Recentemente li uma história acerca de um homem de negócio, que, numa conversa com o seu filho disse: “Meu rapaz”, “há duas coisas que são essenciais se desejas ter sucesso nos negócios”. “Quais são, Pai?” perguntou o filho. “Integridade e sagacidade”, disse o pai. “O que é integridade?”, perguntou o rapaz. “Sempre, não importa o quê, mantém a tua palavra, “ respondeu o pai. “E sagacidade?”perguntou o filho. “Nunca dês a tua palavra”, replicou o pai. “Eu não sei o que é pior – quebrar a palavra ou nunca dá-la, questiona o Rabbi Yechiel Eckstein a este propósito, acrescentando: “o facto é que vivemos numa sociedade onde ambos são predominantes”.

No seu dia-a-dia, o homem de uma forma geral, e o cristão em particular, que deseja pautar a sua vida de acordo com os padrões por Deus estabelecidos, que deseja agradar-lhe em todas as coisas, trava diversas lutas, particularmente no que respeita a manter-se puro, longe da imoralidade, no seio de uma sociedade impura. Luta também contra o materialismo, um “caminho que se caracteriza pelo amor ao dinheiro”, como salientou São Paulo (I Timóteo 6:10), do qual devemos fugir (v.11). Tem que lutar igualmente contra “desejos perniciosos”, aqueles que tendem a dominar o coração do homem, por exemplo, o desejo de possuir aquilo que não lhe é devido. Luta ou deve lutar contra os “ídolos”, tudo aquilo que... E, claro, trava a luta pela integridade, que tem a haver, entre outras coisas, com o manter a palavra. O líder do maior partido da oposição em Portugal, acusava recentemente o primeiro-ministro de “faltar à palavra”, quando em campanha eleitoral afirmou que não aumentaria os impostos, fazendo precisamente o oposto.

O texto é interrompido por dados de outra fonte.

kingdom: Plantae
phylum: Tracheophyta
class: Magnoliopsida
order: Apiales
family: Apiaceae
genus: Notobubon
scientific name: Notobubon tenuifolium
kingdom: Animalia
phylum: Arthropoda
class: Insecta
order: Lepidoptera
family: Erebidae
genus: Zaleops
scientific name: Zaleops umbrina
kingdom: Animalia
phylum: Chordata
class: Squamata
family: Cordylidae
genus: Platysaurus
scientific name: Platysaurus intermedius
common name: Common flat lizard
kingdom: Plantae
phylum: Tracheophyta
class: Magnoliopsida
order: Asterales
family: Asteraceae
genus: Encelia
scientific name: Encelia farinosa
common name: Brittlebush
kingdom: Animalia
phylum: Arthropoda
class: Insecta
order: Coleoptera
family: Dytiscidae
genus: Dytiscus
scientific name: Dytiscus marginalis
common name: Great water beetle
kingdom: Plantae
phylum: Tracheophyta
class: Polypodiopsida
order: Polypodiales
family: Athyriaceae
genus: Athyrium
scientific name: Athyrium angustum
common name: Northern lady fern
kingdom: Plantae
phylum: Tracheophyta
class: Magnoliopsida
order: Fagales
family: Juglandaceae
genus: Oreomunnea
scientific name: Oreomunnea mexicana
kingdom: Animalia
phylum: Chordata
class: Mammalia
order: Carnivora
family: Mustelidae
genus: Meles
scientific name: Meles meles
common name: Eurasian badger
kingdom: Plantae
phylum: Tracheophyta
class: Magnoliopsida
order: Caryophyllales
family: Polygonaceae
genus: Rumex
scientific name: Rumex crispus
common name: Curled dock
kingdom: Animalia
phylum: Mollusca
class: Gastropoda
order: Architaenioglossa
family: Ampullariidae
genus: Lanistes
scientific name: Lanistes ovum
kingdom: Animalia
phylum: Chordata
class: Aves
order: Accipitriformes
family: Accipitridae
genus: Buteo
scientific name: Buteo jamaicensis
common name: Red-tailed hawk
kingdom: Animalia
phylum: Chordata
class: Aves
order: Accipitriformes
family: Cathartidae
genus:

Infelizmente, em política é assim que acontece.

Termino, citando de novo a Bíblia: “Quando um homem fizer uma promessa em honra do Senhor ou assumir um compromisso por juramento, não deve faltar à palavra; deve cumprir tudo exactamente como prometeu” (Números 30:2). Ou seja, deve manter-se fiel à palavra.

Como seria diferente o nosso mundo, o nosso dia-a-dia uns com os outros, se assumíssemos o “compromisso” de não hipotecar em ocasião alguma a palavra que sai dos nossos lábios. Ora, aqui está um bom propósito sobre o qual trabalharmos para alcançar! É essencial manter a palavra!